Un fenómeno, no solo natural, sino también causado por la acción del ser humano, que a la distribución irregular del recurso une el desperdicio, la contaminación y la gestión de forma insostenible, comentó la especialista en Meteorología.

“Estamos en la obligación de ahorrar el agua porque aún cuando nuestra provincia cuenta con importantes cuencas subterráneas de agua si se extrae más de lo indicado de ellas bajan los niveles permisibles y pueden llegar a salinizarse, convirtiéndose en inservibles para el consumo humano y animal.”

Desertificación

Según definen los expertos, la desertificación es un proceso de degradación ecológica que estropea al suelo fértil y productivo de forma total o parcial.
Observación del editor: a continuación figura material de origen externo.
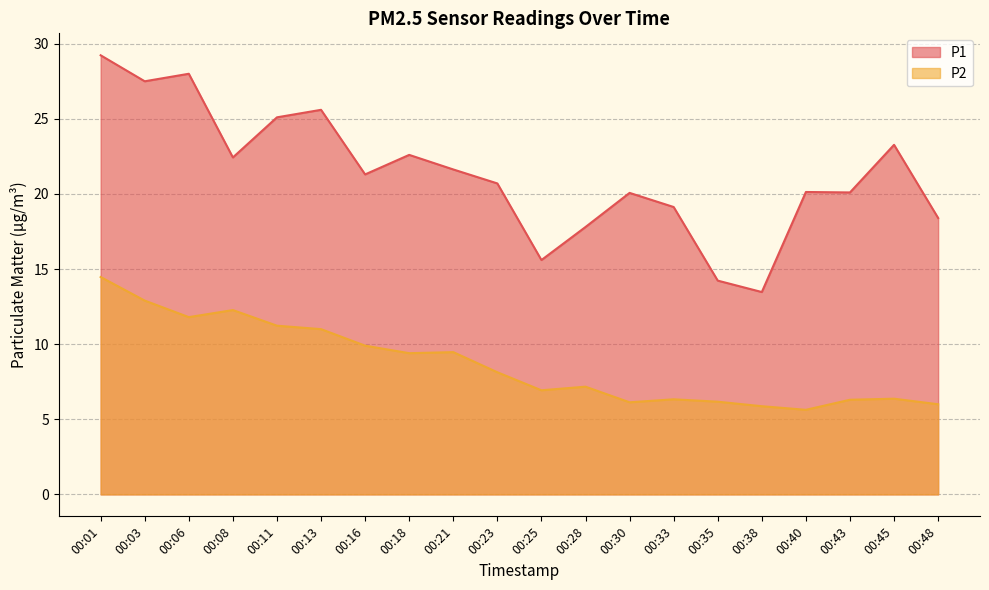

True or false: P1 and P2 intersect in this chart.

False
Se trata de una destrucción de su cubierta vegetal.

La alarma suena sin cesar desde que se han registrado más de 110 países afectados por la desertificación y la pérdida anual de unos seis millones de hectáreas de tierra productiva

Todo por la explotación insostenible de los recursos hídricos, la generación de graves daños ambientales como la contaminación química, la salinización, los incendios forestales, la concentración de la actividad económica en las zonas costeras, el crecimiento urbano y las actividades industriales, entre otras causas.

A esas acciones se unen prácticas como la deforestación y el sobrepastoreo.
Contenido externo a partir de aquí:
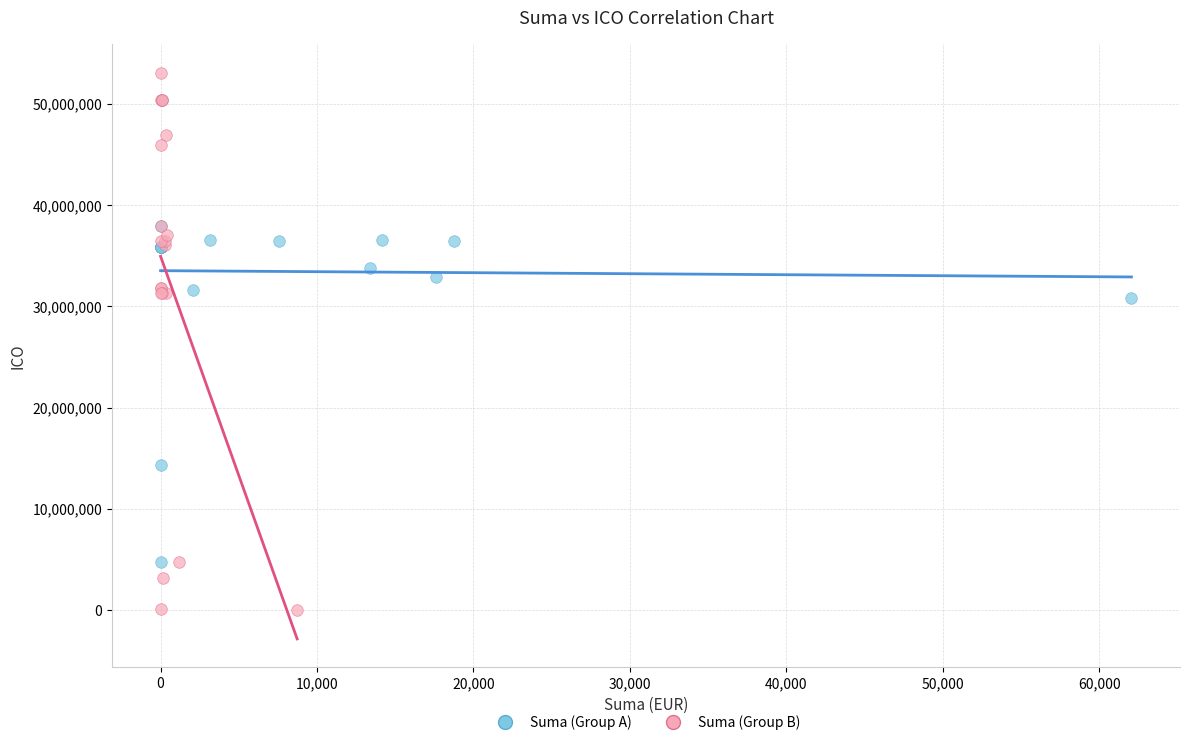

Which series has the largest Y range (max minus min)?

Suma (Group B)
Por ejemplo, se ha calculado que cuando Cristóbal Colón arribó a este archipiélago, el 95 por ciento de él estaba cubierto de bosques. En 1889 había descendido a 89 por ciento la superficie boscosa y a inicios del siglo XX solo quedaba el 54 por ciento.

En menos de 200 años Cuba perdió ocho millones de hectáreas de bosques, con una alta diversidad de especies preciosas. Una de las razones por las que alrededor del 76 por ciento del territorio cubano está perjudicado por algunos de los procesos conducentes a la desertificación.

Por ello la recomendación de la máster en ciencias Milagros Alfonso Cabrera, de la Red de Estaciones Meteorológicas de Matanzas:

“Tratar por sobre todas las cosas que nuestros suelos no estén desnudos, ni sometidos a los agentes del intemperismo.”

Para revertir ese panorama desértico que amenaza nuestras tierras, la especialista señaló:

“Evaluar y mover si es preciso los períodos de siembra y cosecha a partir de los cambios climáticos que se viven. Trabajar en la construcción de diques, barreras, para prevenir la salinización del suelo, evitar el laboreo de la tierra cultivable para impedir la muerte de los microorganismos que habitan el subsuelo y lo enriquecen.

“Poner en práctica aquellos métodos agrícolas y cultivos que soporten las altas temperaturas y la disminución de las precipitaciones.”